Fans of Diana Rigg will enjoy a jackpot in her remarkable performance as Ibsen’s icy, manipulating, despairing bitch in this 1980 made-for-British television production. However, it is Rigg’s performance alone that makes this offering worthwhile.
Working from a translation from John Osborne and clocking in at a trim 78 minutes, David Cunliffe’s adaptation is little more than a filmed play. Part of this makes sense – keeping the action in a dark drawing room and a tight garden mirrors the claustrophobia that suffocates Hedda into vicious scheming – but Cunliffe’s lack of ease with camera placement and scene blocking often makes the film visually monotonous.
Furthermore, the film’s ensemble never truly gives life to the full complexity of the drama. In particular, Philip Bond’s Lovborg and Alan Dobie’s Judge Brack are so enervated that it is impossible to see why Hedda would waste her time with them. Denis Lill, as the dullish, inferior historian who marries Hedda, plays his role as a clueless shmuck – and he is such a silly twit that you actually find yourself rooting for Hedda in her mistreatment of him (not Ibsen’s purpose, I imagine).
But this is clearly Rigg’s vehicle and she drives it peerlessly. With a regal beauty and rigid posture, she is every inch the general’s daughter who looks down on the boring bourgeois environment where she is trapped by an unhappy marriage and unexpectedly restrictive financial boundaries. Her sudden joy in being able to manipulate those she despises is jolting – she takes to these duties with the radiance of a woman reborn, and the casual cruelty of her actions are both fascinating and terrifying.
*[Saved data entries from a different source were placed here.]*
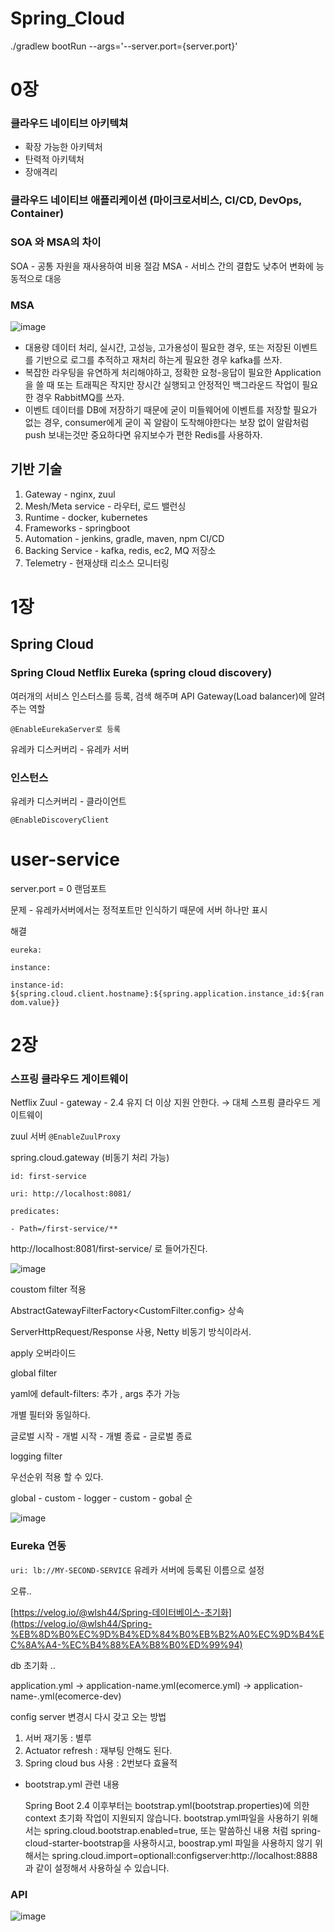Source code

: # Spring_Cloud

./gradlew bootRun --args='--server.port={server.port}'

# 0장

### 클라우드 네이티브 아키텍쳐
- 확장 가능한 아키텍처
- 탄력적 아키텍처
- 장애격리

  
### 클라우드 네이티브 애플리케이션 (마이크로서비스, CI/CD, DevOps, Container)

### SOA 와 MSA의 차이
SOA - 공통 자원을 재사용하여 비용 절감
MSA - 서비스 간의 결합도 낮추어 변화에 능동적으로 대응

### MSA
![image](https://github.com/jihaneol/Spring_Cloud/assets/104291422/c6ad42cf-f124-460a-91ca-bed534e1f19f)

- 대용량 데이터 처리, 실시간, 고성능, 고가용성이 필요한 경우, 또는 저장된 이벤트를 기반으로 로그를 추적하고 재처리 하는게 필요한 경우 kafka를 쓰자.
- 복잡한 라우팅을 유연하게 처리해야하고, 정확한 요청-응답이 필요한 Application을 쓸 때 또는 트래픽은 작지만 장시간 실행되고 안정적인 백그라운드 작업이 필요한 경우 RabbitMQ를 쓰자.
- 이벤트 데이터를 DB에 저장하기 때문에 굳이 미들웨어에 이벤트를 저장할 필요가 없는 경우, consumer에게 굳이 꼭 알람이 도착해야한다는 보장 없이 알람처럼 push 보내는것만 중요하다면 유지보수가 편한 Redis를 사용하자.

## 기반 기술

1. Gateway - nginx, zuul
2. Mesh/Meta service -  라우터, 로드 밸런싱 
3. Runtime - docker, kubernetes
4. Frameworks - springboot
5. Automation - jenkins, gradle, maven, npm  CI/CD
6. Backing Service - kafka, redis, ec2, MQ  저장소
7. Telemetry - 현재상태 리소스 모니터링

# 1장

## Spring Cloud

### Spring Cloud Netflix Eureka (spring cloud discovery)

여러개의 서비스 인스터스를 등록, 검색 해주며 API Gateway(Load balancer)에 알려주는 역할 

`@EnableEurekaServer로 등록`

유레카 디스커버리 - 유레카 서버

### 인스턴스

유레카 디스커버리 - 클라이언트

`@EnableDiscoveryClient`

# user-service

server.port = 0  랜덤포트 

문제 - 유레카서버에서는 정적포트만 인식하기 때문에 서버 하나만 표시

해결  

`eureka:`  

`instance:`    

`instance-id: ${spring.cloud.client.hostname}:${spring.application.instance_id:${random.value}}`

# 2장

### 스프링 클라우드 게이트웨이

Netflix Zuul - gateway - 2.4 유지 더 이상 지원 안한다. → 대체 스프릥 클라우드 게이트웨이

zuul 서버 `@EnableZuulProxy`

spring.cloud.gateway (비동기 처리 가능)

`id: first-service`  

`uri: http://localhost:8081/`  

`predicates:`    

`- Path=/first-service/**`

http://localhost:8081/first-service/ 로 들어가진다.

![image](https://github.com/jihaneol/Spring_Cloud/assets/104291422/a09351ea-ede7-46da-86a1-7dead21d37a1)


coustom filter 적용

AbstractGatewayFilterFactory<CustomFilter.config> 상속 

ServerHttpRequest/Response 사용, Netty 비동기 방식이라서.

apply 오버라이드

global filter

yaml에 default-filters: 추가 , args 추가 가능

개별 필터와 동일하다.

글로벌 시작 - 개벌 시작 - 개별 종료 - 글로벌 종료

logging filter

우선순위 적용 할 수 있다. 

global - custom - logger - custom - gobal 순

![image](https://github.com/jihaneol/Spring_Cloud/assets/104291422/a47859b0-0d9b-4b57-8ca2-175ef431c94c)


### Eureka  연동

`uri: lb://MY-SECOND-SERVICE` 유레카 서버에 등록된 이름으로 설정

오류..

[https://velog.io/@wlsh44/Spring-데이터베이스-초기화](https://velog.io/@wlsh44/Spring-%EB%8D%B0%EC%9D%B4%ED%84%B0%EB%B2%A0%EC%9D%B4%EC%8A%A4-%EC%B4%88%EA%B8%B0%ED%99%94) 

db 초기화 ..

application.yml → application-name.yml(ecomerce.yml) → application-name-<profile>.yml(ecomerce-dev)

config server 변경시 다시 갖고 오는 방법

1. 서버 재기동 : 별루
2. Actuator refresh : 재부팅 안해도 된다.
3. Spring cloud bus 사용 : 2번보다 효율적
- bootstrap.yml 관련 내용
    
    Spring Boot 2.4 이후부터는 bootstrap.yml(bootstrap.properties)에 의한 context 초기화 작업이 지원되지 않습니다. bootstrap.yml파일을 사용하기 위해서는 spring.cloud.bootstrap.enabled=true, 또는 말씀하신 내용 처럼 spring-cloud-starter-bootstrap을 사용하시고, boostrap.yml 파일을 사용하지 않기 위해서는 spring.cloud.import=optionall:configserver:http://localhost:8888 과 같이 설정해서 사용하실 수 있습니다.

### API
![image](https://github.com/jihaneol/Spring_Cloud/assets/104291422/ea491fa1-f75c-433c-abb0-75efae9876dd)

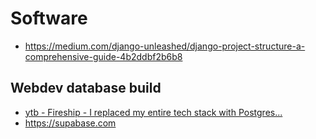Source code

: # Software

- https://medium.com/django-unleashed/django-project-structure-a-comprehensive-guide-4b2ddbf2b6b8

## Webdev database build

- [ytb - Fireship - I replaced my entire tech stack with Postgres...](https://www.youtube.com/watch?v=3JW732GrMdg)
- https://supabase.com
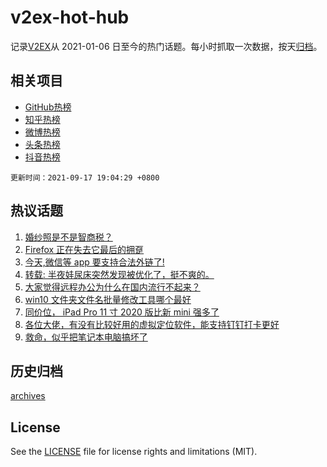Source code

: # v2ex-hot-hub

 记录[V2EX](https://www.v2ex.com/)从 2021-01-06 日至今的热门话题。每小时抓取一次数据，按天[归档](archives)。
 
 ## 相关项目

- [GitHub热榜](https://github.com/lonnyzhang423/github-hot-hub)
- [知乎热榜](https://github.com/lonnyzhang423/zhihu-hot-hub)
- [微博热榜](https://github.com/lonnyzhang423/weibo-hot-hub)
- [头条热榜](https://github.com/lonnyzhang423/toutiao-hot-hub)
- [抖音热榜](https://github.com/lonnyzhang423/douyin-hot-hub)


 `更新时间：2021-09-17 19:04:29 +0800`

## 热议话题

1. [婚纱照是不是智商税？](https://www.v2ex.com/t/802367)
1. [Firefox 正在失去它最后的拥趸](https://www.v2ex.com/t/802450)
1. [今天,微信等 app 要支持合法外链了!](https://www.v2ex.com/t/802447)
1. [转载: 半夜娃尿床突然发现被优化了，挺不爽的。](https://www.v2ex.com/t/802488)
1. [大家觉得远程办公为什么在国内流行不起来？](https://www.v2ex.com/t/802493)
1. [win10 文件夹文件名批量修改工具哪个最好](https://www.v2ex.com/t/802437)
1. [同价位， iPad Pro 11 寸 2020 版比新 mini 强多了](https://www.v2ex.com/t/802507)
1. [各位大佬，有没有比较好用的虚拟定位软件，能支持钉钉打卡更好](https://www.v2ex.com/t/802371)
1. [救命，似乎把笔记本电脑搞坏了](https://www.v2ex.com/t/802412)

## 历史归档

[archives](archives)

## License

See the [LICENSE](LICENSE) file for license rights and limitations (MIT).
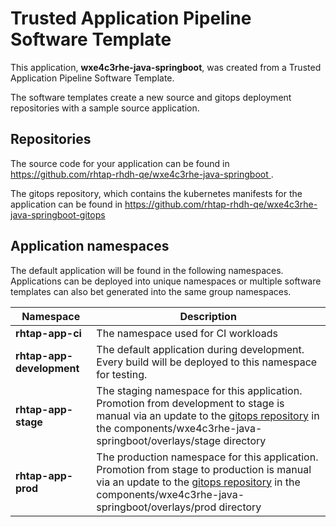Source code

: # Trusted Application Pipeline Software Template

This application, **wxe4c3rhe-java-springboot**, was created from a Trusted Application Pipeline Software Template.

The software templates create a new source and gitops deployment repositories with a sample source application. 

## Repositories

The source code for your application can be found in [https://github.com/rhtap-rhdh-qe/wxe4c3rhe-java-springboot ](https://github.com/rhtap-rhdh-qe/wxe4c3rhe-java-springboot ).
 
The gitops repository, which contains the kubernetes manifests for the application can be found in 
[https://github.com/rhtap-rhdh-qe/wxe4c3rhe-java-springboot-gitops ](https://github.com/rhtap-rhdh-qe/wxe4c3rhe-java-springboot-gitops ) 

## Application namespaces 

The default application will be found in the following namespaces. Applications can be deployed into unique namespaces or multiple software templates can also bet generated into the same group namespaces.  

|  Namespace   |  Description   |  
| -------- | -------- |
| **rhtap-app-ci** | The namespace used for CI workloads |
| **rhtap-app-development** | The default application during development. Every build will be deployed to this namespace for testing. |
| **rhtap-app-stage** | The staging namespace for this application. Promotion from development to stage is manual via an update to the [gitops repository](https://github.com/rhtap-rhdh-qe/wxe4c3rhe-java-springboot-gitops ) in the components/wxe4c3rhe-java-springboot/overlays/stage directory |
| **rhtap-app-prod** | The production namespace for this application. Promotion from stage to production is manual via an update to the [gitops repository](https://github.com/rhtap-rhdh-qe/wxe4c3rhe-java-springboot-gitops ) in the components/wxe4c3rhe-java-springboot/overlays/prod directory |
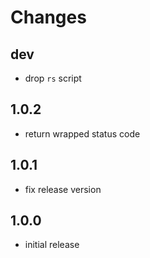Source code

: # Changes

## dev

* drop `rs` script

## 1.0.2

* return wrapped status code

## 1.0.1

* fix release version

## 1.0.0

* initial release
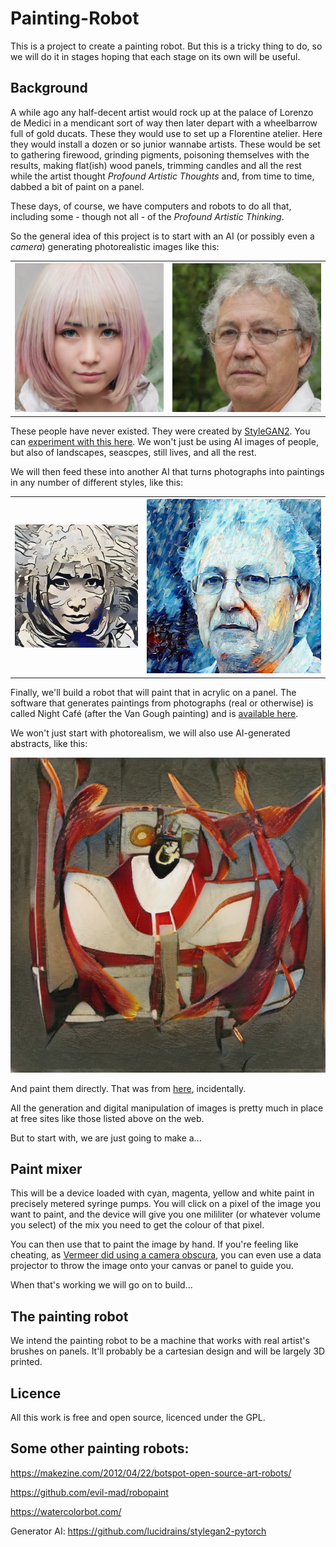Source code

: # Painting-Robot

This is a project to create a painting robot. But this is a tricky thing to do, so we will do it in stages hoping that each stage on its own will be useful.

## Background

A while ago any half-decent artist would rock up at the palace of Lorenzo de Medici in a mendicant sort of way then later depart with a wheelbarrow full of gold ducats.  These they would use to set up a Florentine atelier.  Here they would install a dozen or so junior wannabe artists.  These would be set to gathering firewood, grinding pigments, poisoning themselves with the results, making flat(ish) wood panels,  trimming candles and all the rest while the artist thought *Profound Artistic Thoughts* and, from time to time, dabbed a bit of paint on a panel.

These days, of course, we have computers and robots to do all that, including some - though not all - of the *Profound Artistic Thinking*.

So the general idea of this project is to start with an AI (or possibly even a *camera*) generating photorealistic images like this:

<table style="width:100%">
  <tr>
    <th><img width: 100%; display: block; src="https://github.com/RepRapLtd/Painting-Robot/blob/master/Artworks/ai-face-6.jpeg" alt="ash hair">
    </th>
    <th><img width: 100%; display: block; src="https://github.com/RepRapLtd/Painting-Robot/blob/master/Artworks/ai-face-10.jpeg" alt="glasses bloke">
    </th>
  </tr>
</table>

These people have never existed. They were created by [StyleGAN2](https://arxiv.org/abs/1912.04958). You can [experiment with this here](https://thispersondoesnotexist.com/). We won't just be using AI images of people, but also of landscapes, seascpes, still lives, and all the rest.

We will then feed these into another AI that turns photographs into paintings in any number of different styles, like this:

<table style="width:100%">
  <tr>
    <th><img width: 100%; display: block; src="https://github.com/RepRapLtd/Painting-Robot/blob/master/Artworks/ai6-nc.jpg" alt="ash hair">
    </th>
    <th><img width: 100%; display: block; src="https://github.com/RepRapLtd/Painting-Robot/blob/master/Artworks/ai10-nc.jpg" alt="glasses bloke">
    </th>
  </tr>
</table>


Finally, we'll build a robot that will paint that in acrylic on a panel. The software that generates paintings from photographs (real or otherwise) is called Night Café (after the Van Gough painting) and is [available here](https://creator.nightcafe.studio/).

We won't just start with photorealism, we will also use AI-generated abstracts, like this:

![abstract 1](https://github.com/RepRapLtd/Painting-Robot/blob/master/Artworks/1.jpeg)

And paint them directly. That was from [here](https://thisartworkdoesnotexist.com/), incidentally.

All the generation and digital manipulation of images is pretty much in place at free sites like those listed above on the web.

But to start with, we are just going to make a...

## Paint mixer

This will be a device loaded with cyan, magenta, yellow and white paint in precisely metered syringe pumps. You will click on a pixel of the image you want to paint, and the device will give you one mililiter (or whatever volume you select) of the mix you need to get the colour of that pixel.

You can then use that to paint the image by hand. If you're feeling like cheating, as [Vermeer did using a camera obscura](https://www.bbc.co.uk/history/british/empire_seapower/vermeer_camera_01.shtml), you can even use a data projector to throw the image onto your canvas or panel to guide you.

When that's working we will go on to build...
 
## The painting robot

We intend the painting robot to be a machine that works with real artist's brushes on panels. It'll probably be a cartesian design and will be largely 3D printed.

## Licence

All this work is free and open source, licenced under the GPL.


## Some other painting robots:

https://makezine.com/2012/04/22/botspot-open-source-art-robots/

https://github.com/evil-mad/robopaint

https://watercolorbot.com/

Generator AI: https://github.com/lucidrains/stylegan2-pytorch

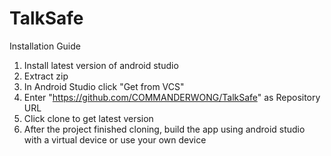 # TalkSafe
Installation Guide

1. Install latest version of android studio
2. Extract zip
3. In Android Studio click "Get from VCS"
4. Enter "https://github.com/COMMANDERWONG/TalkSafe" as Repository URL 
5. Click clone to get latest version 
6. After the project finished cloning, build the app using android studio with a virtual device or use your own device 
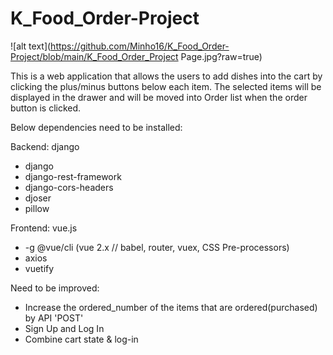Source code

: # K_Food_Order-Project

![alt text](https://github.com/Minho16/K_Food_Order-Project/blob/main/K_Food_Order_Project Page.jpg?raw=true)


This is a web application that allows the users to add dishes into the cart by clicking the plus/minus buttons below each item.
The selected items will be displayed in the drawer and will be moved into Order list when the order button is clicked. 

Below dependencies need to be installed:

  Backend: django
  - django
  - django-rest-framework
  - django-cors-headers
  - djoser
  - pillow 

  Frontend: vue.js
   - -g @vue/cli (vue 2.x // babel, router, vuex, CSS Pre-processors)
   - axios
   - vuetify

Need to be improved: 
 - Increase the ordered_number of the items that are ordered(purchased) by API 'POST'
 - Sign Up and Log In
 - Combine cart state & log-in 


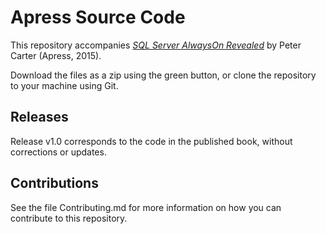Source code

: # Apress Source Code

This repository accompanies [*SQL Server AlwaysOn Revealed*](http://www.apress.com/9781484217627) by Peter Carter (Apress, 2015).

[comment]: #cover

Download the files as a zip using the green button, or clone the repository to your machine using Git.

## Releases

Release v1.0 corresponds to the code in the published book, without corrections or updates.

## Contributions

See the file Contributing.md for more information on how you can contribute to this repository.
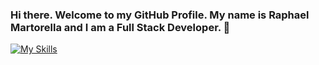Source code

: ### Hi there. Welcome to my GitHub Profile. My name is Raphael Martorella and I am a Full Stack Developer. 👋


[![My Skills](https://skillicons.dev/icons?i=js,html,css,react,nodejs,mongodb,mysql,tailwind,next)](https://skillicons.dev)
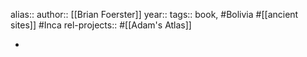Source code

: alias::
author:: [[Brian Foerster]]
year::
tags:: book, #Bolivia #[[ancient sites]] #Inca
rel-projects:: #[[Adam's Atlas]]



-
This DVD release seems to have some problems with the sound quality (I was playing with the volume button while watching it, and a viewer posting a comment on Amazon.com also expressed the same concern). However, even with wobbly sound, a weak supporting cast and a stagy production, this “Hedda Gabler” rises to the occasion through Rigg’s brilliance. By all means, see it just for her.